On 1 January, I became Chairman-in-Office of this important multilateral organisation for 2012. The responsibility for chairing the OSCE, the world’s largest inter-governmental regional security organisation, is a significant honour and challenge for Ireland and for me personally. From the outset, our Chairmanship objectives were to ensure balance and coherence across the three main policy areas of the OSCE, namely its politico-military dimension, its economic and environmental dimension and the so-called “human dimension”, which covers human rights and fundamental freedoms. I have also explored opportunities to make progress towards lasting settlements of the “protracted conflicts” in the OSCE area.
The general assessment of the Irish Chairmanship’s performance has been extremely positive. We have had a productive year across all areas of the OSCE’s work. In February, I addressed the UN Security Council on our priorities and discussed these also with the UN Secretary General, Ban Ki-Moon. I visited Armenia, Georgia and Azerbaijan in June and underlined the Chairmanship’s commitment to making progress towards the peaceful settlement of the “protracted conflicts” in the region. Minister of State Creighton visited Moldova in September and conveyed our strong support for the Transdniestrian settlement process; she has also visited a number of Western Balkan countries which feature on the OSCE’s agenda.

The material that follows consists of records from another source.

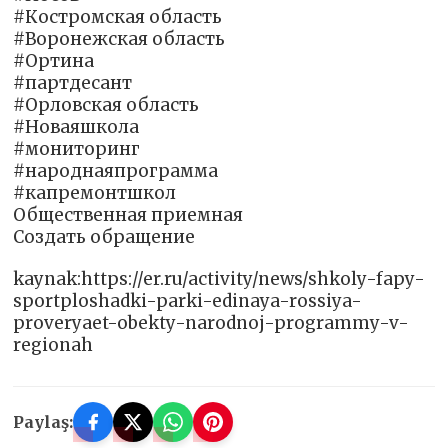
#Костромская область
#Воронежская область
#Ортина
#партдесант
#Орловская область
#Новаяшкола
#мониторинг
#народнаяпрограмма
#капремонтшкол
Общественная приемная
Создать обращение
kaynak:https://er.ru/activity/news/shkoly-fapy-
sportploshadki-parki-edinaya-rossiya-
proveryaet-obekty-narodnoj-programmy-v-
regionah
Paylaş:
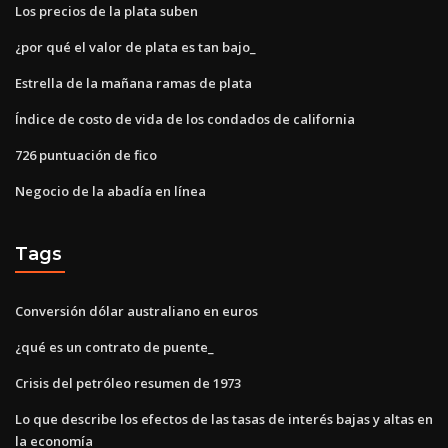
Los precios de la plata suben
¿por qué el valor de plata es tan bajo_
Estrella de la mañana ramas de plata
Índice de costo de vida de los condados de california
726 puntuación de fico
Negocio de la abadía en línea
Tags
Conversión dólar australiano en euros
¿qué es un contrato de puente_
Crisis del petróleo resumen de 1973
Lo que describe los efectos de las tasas de interés bajas y altas en
la economía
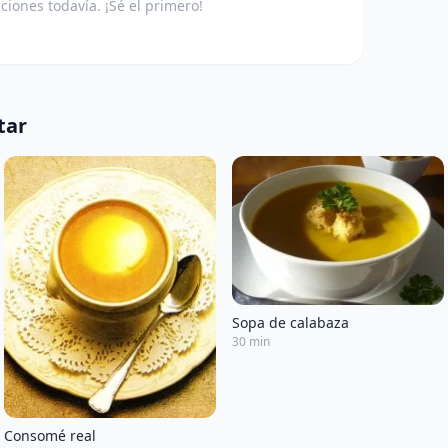
aciones todavía. ¡Sé el primero!
tar
Sopa de calabaza
30 min
Consomé real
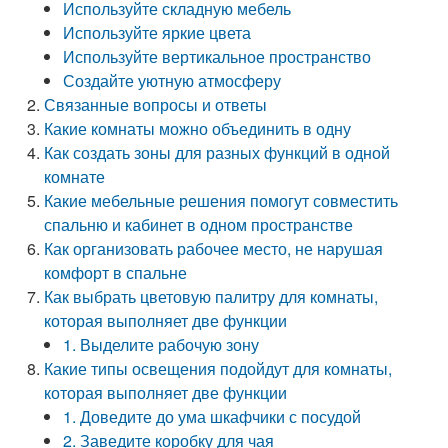
Используйте складную мебель
Используйте яркие цвета
Используйте вертикальное пространство
Создайте уютную атмосферу
Связанные вопросы и ответы
Какие комнаты можно объединить в одну
Как создать зоны для разных функций в одной
комнате
Какие мебельные решения помогут совместить
спальню и кабинет в одном пространстве
Как организовать рабочее место, не нарушая
комфорт в спальне
Как выбрать цветовую палитру для комнаты,
которая выполняет две функции
1. Выделите рабочую зону
Какие типы освещения подойдут для комнаты,
которая выполняет две функции
1. Доведите до ума шкафчики с посудой
2. Заведите коробку для чая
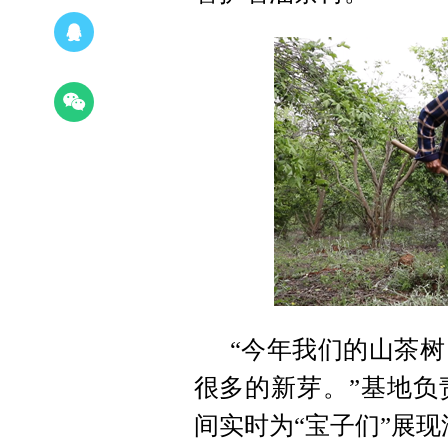
“今年我们的山茶
很多的新芽。”基地负
间实时为“宝子们”展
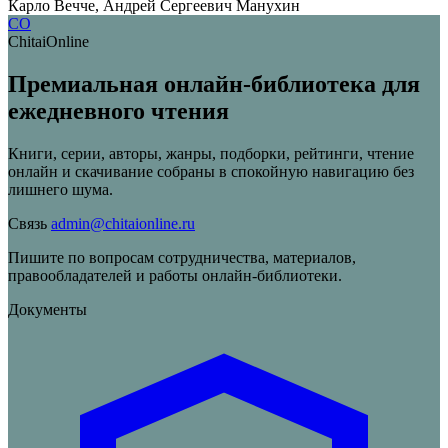
Карло Вечче, Андрей Сергеевич Манухин
CO
ChitaiOnline
Премиальная онлайн-библиотека для
ежедневного чтения
Книги, серии, авторы, жанры, подборки, рейтинги, чтение
онлайн и скачивание собраны в спокойную навигацию без
лишнего шума.
Связь
admin@chitaionline.ru
Пишите по вопросам сотрудничества, материалов,
правообладателей и работы онлайн-библиотеки.
Документы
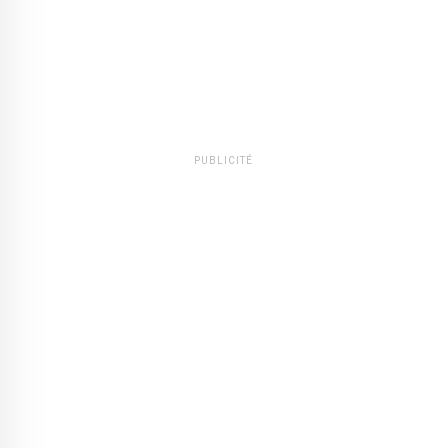
PUBLICITÉ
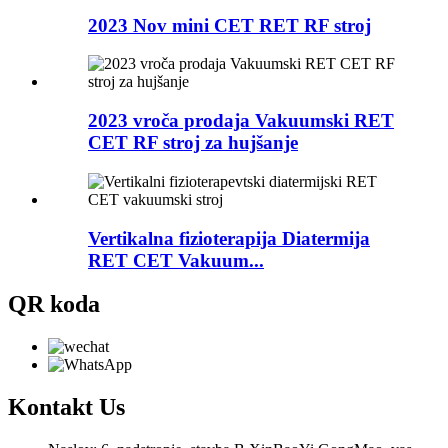
2023 Nov mini CET RET RF stroj
2023 vroča prodaja Vakuumski RET
CET RF stroj za hujšanje
Vertikalna fizioterapija Diatermija
RET CET Vakuum...
QR koda
Kontakt
Us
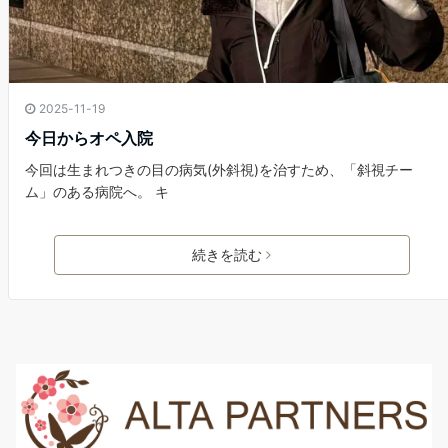
2025-11-19
今日からオペ入院
今回は生まれつきの目の病気(外斜視)を治すため、「斜視チー
ム」のある病院へ。 キ
続きを読む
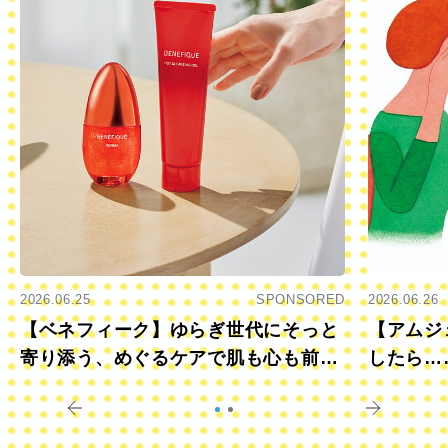
2026.06.25
SPONSORED
2026.06.26
【ベネフィーク】ゆらぎ世代にそっと
【アムジ
寄り添う、めぐるケアで肌も心も前向
したら…
きに
すか？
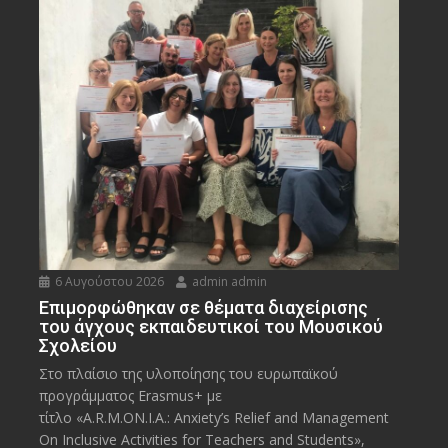
6 Αυγούστου 2026
admin admin
Eπιμορφώθηκαν σε θέματα διαχείρισης
του άγχους εκπαιδευτικοί του Μουσικού
Σχολείου
Στο πλαίσιο της υλοποίησης του ευρωπαϊκού
προγράμματος Erasmus+ με
τίτλο «A.R.M.ON.I.A.: Anxiety’s Relief and Management
On Inclusive Activities for Teachers and Students»,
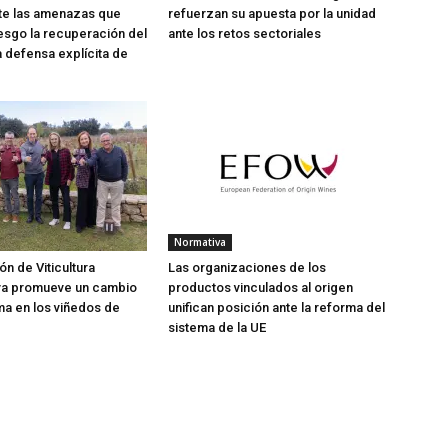
te las amenazas que
refuerzan su apuesta por la unidad
esgo la recuperación del
ante los retos sectoriales
a defensa explícita de
Normativa
ón de Viticultura
Las organizaciones de los
va promueve un cambio
productos vinculados al origen
a en los viñedos de
unifican posición ante la reforma del
sistema de la UE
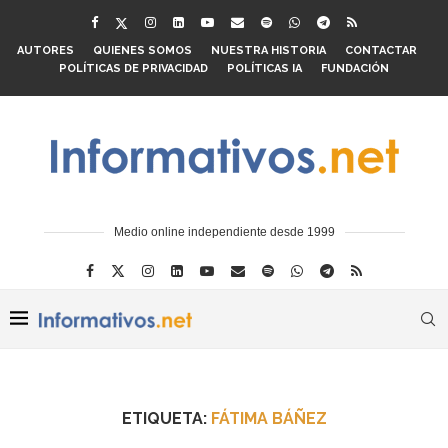
AUTORES
QUIENES SOMOS
NUESTRA HISTORIA
CONTACTAR
POLÍTICAS DE PRIVACIDAD
POLÍTICAS IA
FUNDACIÓN
Medio online independiente desde 1999
ETIQUETA:
FÁTIMA BÁÑEZ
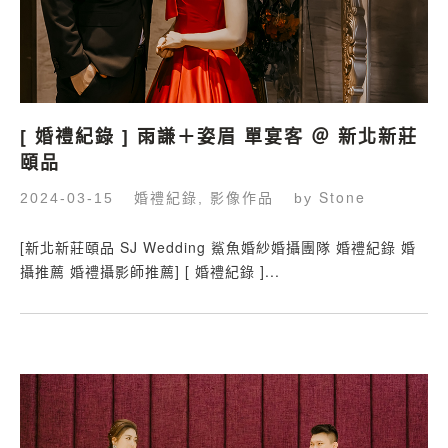
[ 婚禮紀錄 ] 雨謙＋姿眉 單宴客 ＠ 新北新莊
頤品
婚禮紀錄
影像作品
Stone
2024-03-15
,
by
[新北新莊頤品 SJ Wedding 鯊魚婚紗婚攝團隊 婚禮紀錄 婚
攝推薦 婚禮攝影師推薦] [ 婚禮紀錄 ]...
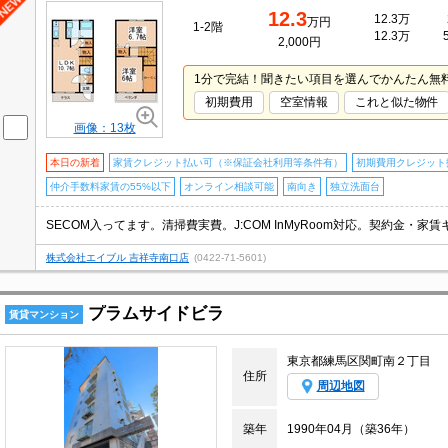
12.3
12.3万
万円
1-2階
12.3万
2,000円
1分で完結！聞きたい項目を選んでかんたん無
初期費用
空室情報
これと似た物件
画像：13枚
本日の新着
家賃クレジット払い可（※保証会社利用等条件有）
初期費用クレジット
仲介手数料家賃の55%以下
オンライン相談可能
南向き
独立洗面台
株式会社エイブル 吉祥寺南口店
(0422-71-5601)
プラムサイドビラ
賃貸マンション
東京都練馬区関町南２丁目
住所
周辺地図
築年
1990年04月（築36年）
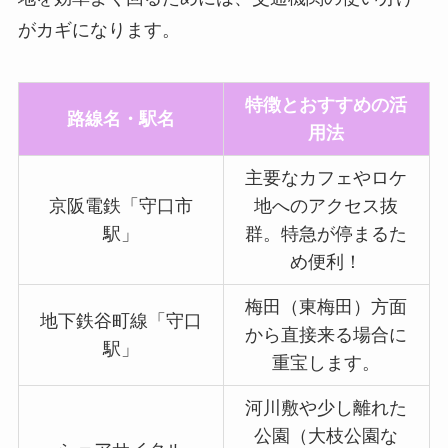
がカギになります。
特徴とおすすめの活
路線名・駅名
用法
主要なカフェやロケ
京阪電鉄「守口市
地へのアクセス抜
駅」
群。特急が停まるた
め便利！
梅田（東梅田）方面
地下鉄谷町線「守口
から直接来る場合に
駅」
重宝します。
河川敷や少し離れた
公園（大枝公園な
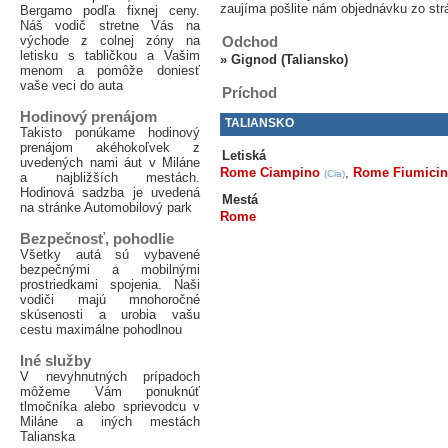
zaujíma pošlite nám objednávku zo str
Bergamo podľa fixnej ceny.
Náš vodič stretne Vás na
východe z colnej zóny na
Odchod
letisku s tabličkou a Vašim
»
Gignod (Taliansko)
menom a pomôže doniesť
vaše veci do auta
Príchod
Hodinový prenájom
TALIANSKO
Takisto ponúkame hodinový
prenájom akéhokoľvek z
Letiská
uvedených nami áut v Miláne
Rome Ciampino
,
Rome Fiumici
(Cia)
a najbližších mestách.
Hodinová sadzba je uvedená
Mestá
na stránke Automobilový park
Rome
Bezpečnosť, pohodlie
Všetky autá sú vybavené
bezpečnými a mobilnými
prostriedkami spojenia. Naši
vodiči majú mnohoročné
skúsenosti a urobia vašu
cestu maximálne pohodlnou
Iné služby
V nevyhnutných prípadoch
môžeme Vám ponuknúť
tlmočníka alebo sprievodcu v
Miláne a iných mestách
Talianska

We have hosted a number of successful high-level conferences in Dublin and Vienna during the year. In April, I hosted a conference in the Royal Hospital Kilmainham, entitled ‘Shared Future: Building and Sustaining Peace, the Northern Ireland case study’. This event provided, for people engaged with conflict resolution elsewhere in the OSCE region, a first-hand account of the Northern Ireland peace process and its possible relevance in other conflict situations. The Dublin Conference on Internet Freedom took place on 18-19 June in Dublin Castle. It focused on ways to ensure that the internet remains an open, global and public forum for freedom of opinion and expression and a platform for facilitating the exercise of other human rights and fundamental freedoms.
In addition to the successful Chairmanship conferences held earlier this year, I recently hosted in Dublin the OSCE’s annual Ministerial Council. This was the largest ever meeting of Ministers in Ireland. Among those who attended were the US Secretary of State, Hillary Clinton, the Russian Minister for Foreign Affairs, Sergei Lavrov, and the High Representative of the EU, Catherine Ashton.
It is a particular achievement that agreement was reached at the OSCE Ministerial on the Helsinki +40 process. On the initiative of the Irish Chairmanship, a strategic roadmap has now been agreed for a process of reflection on the work of the OSCE, to be undertaken between now and 2015, the 40th anniversary of the signing of the Helsinki Final Act. Other significant agreements include, for the first time in ten years, a joint statement on the Transdniestrian settlement process (which recognises the progress achieved in the several sessions of the 5 + 2 settlement negotiations which took place under our Chairmanship, including two sessions in Ireland); a declaration on strengthening good governance; and a decision on transnational threats, which consolidates work over the past year. We were also able to reach agreement on the accession of Mongolia as a new participant State and to welcome them to the table in Dublin.
The lack of a consensus to agree any decisions in the human dimension is a matter of regret. It is unfortunate that this worrying trend of recent Ministerial Councils has continued. As Chair-in-Office, I gave prominence to a number of key human rights issues. While agreement was not possible on a decision relating to the strengthening of media freedom, I was pleased that, following the closing session of the Ministerial last week, Ireland signed a US Declaration on Fundamental Freedoms in the Digital Age.
Ireland has reaped several benefits from chairing the OSCE this year, including a significantly raised international profile. We have enhanced our reputation for diplomacy and crisis management and have expanded our expertise in relation to conflict resolution and human rights, both key features of our foreign policy. Our Presidency of the EU in the first half of 2013 and our impending membership of the UN Human Rights Council will, I hope, enable us to consolidate these gains.